Когда Апейка входил в кабинет, у дверей почти каждый раз встречала его очередь мужчин и женщин, ожидавшая приема. Просьбы свои доверяли бумаге здесь редко, не всегда удовлетворяла и беседа с секретарем райисполкома или с заведующим райзо, многие считали неизменной обязанностью — вручить бумагу самому председателю, поговорить с «самим». Случалось, что Апейка долго не появлялся, был в разъездах по району, — и люди ждали по нескольку суток, ночуя где-либо у знакомых; являлись каждое утро, как на службу, пока не добивались к «самому».
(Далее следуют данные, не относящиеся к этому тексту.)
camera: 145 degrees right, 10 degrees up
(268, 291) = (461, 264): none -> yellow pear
Такие встречи с людьми были для Апейки не простой и не легкой частью его работы. Люди несли к нему свои надежды и свое отчаяние: что у кого было. Теперь к обычным просьбам — помочь мукой и семенами, к жалобам на непосильный налог, на налоговые несправедливости прибавлялись часто жалобы, связанные с колхозной новью: тому землю нарезали неверно — все лучшее забрали под колхоз; тому пригрозили, что если не вступит, чтоб на Соловки готовился. Редко кто — не спрашивал: это разве справедливо, это разве по советским законам?

Почти в каждой жалобе-просьбе за личными невзгодами и обидами ощущались общие, общественные проблемы; почти каждый раз, отвечая, помогая, советуя, Апейка так или иначе должен был объяснять государственную политику в колхозных делах, как бы брал на себя роль агитатора. Да это и была настоящая работа агитатора.
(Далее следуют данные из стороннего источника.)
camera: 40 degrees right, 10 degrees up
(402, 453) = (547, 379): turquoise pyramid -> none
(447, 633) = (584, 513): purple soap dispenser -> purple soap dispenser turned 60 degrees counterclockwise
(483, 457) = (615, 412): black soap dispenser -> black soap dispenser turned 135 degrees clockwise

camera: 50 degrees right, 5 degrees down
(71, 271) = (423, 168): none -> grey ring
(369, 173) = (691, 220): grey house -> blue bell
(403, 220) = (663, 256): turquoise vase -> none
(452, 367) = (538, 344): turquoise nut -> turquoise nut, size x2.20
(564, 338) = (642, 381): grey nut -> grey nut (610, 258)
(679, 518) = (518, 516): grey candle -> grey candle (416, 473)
Сегодня его также ожидали: меж взрослыми, среди которых он заметил человека с длинными, спадающими на ворот желтоватыми космами — поп, что ли? — целая притихшая стайка деревенских детей. Апейка поздоровался, сказал, что скоро начнет принимать, в кабинете снял поддевку. Он, как и по пути сюда, был возбужден, от встречи с Башлыковым остался неприятный осадок, тяжело угнетала давняя, снова усилившаяся неприязнь к Савчику. Снова вспомнил башлыковское: "Не хотел бы иметь такого брата!" — ответил в мыслях, жестко, раздраженно: "А я хотел! Я сам посоветовал ему быть таким! Я сам нарочно нацепил себе на шею это бревно!" Досада перешла на одного Башлыкова: "Как бы выше считает себя только потому, что нет у него такого компрометирующего брата, что биография идеальная!.. Как орденом гордится!.."

Он быстро просмотрел бумаги, что скопились за эти дни, вышел в приемную:

— Ну, начнем…

Все встали, некоторые подступили ближе, ожидая Апейка окинул всех взглядом, заметил: желтоватый, с длинными космами, стоял немного обособленно; молодые карие глаза смотрели с интересом, пытливо, как бы заранее пытаясь предугадать, что ожидает его. Апейка на мгновение задержал на нем взгляд: крестьянская свитка, заячья шапка; крепкий, загорелый, кожа на лице так и лоснится, — видно, кормят неплохо. Сразу же перевел взгляд на стайку детворы несмелые, оробело притихшие, большей частью по-деревенски стеснительные, они жались один к другому, почти все в домотканых свитках — не сводили с него чистых, доверчивых и остро внимательных глаз. Он бросил им весело, подбадривающе:

— Вы все вместе?

— Вместе, — ответил за всех один, с жесткой щетинкой неровно, должно быть материнскими ножницами, остриженных волос, с решительным мужским баском

— Вместе, — подтвердил и лысый мужик, что стоял возле них, будто пастух, — с шапкой в одной руке, с кнутом в другой.

— Что ж такое случилось, что сразу такой ватагой? — Апейка переждал молчание, весело пригласил: — Ну, заходите, выясним!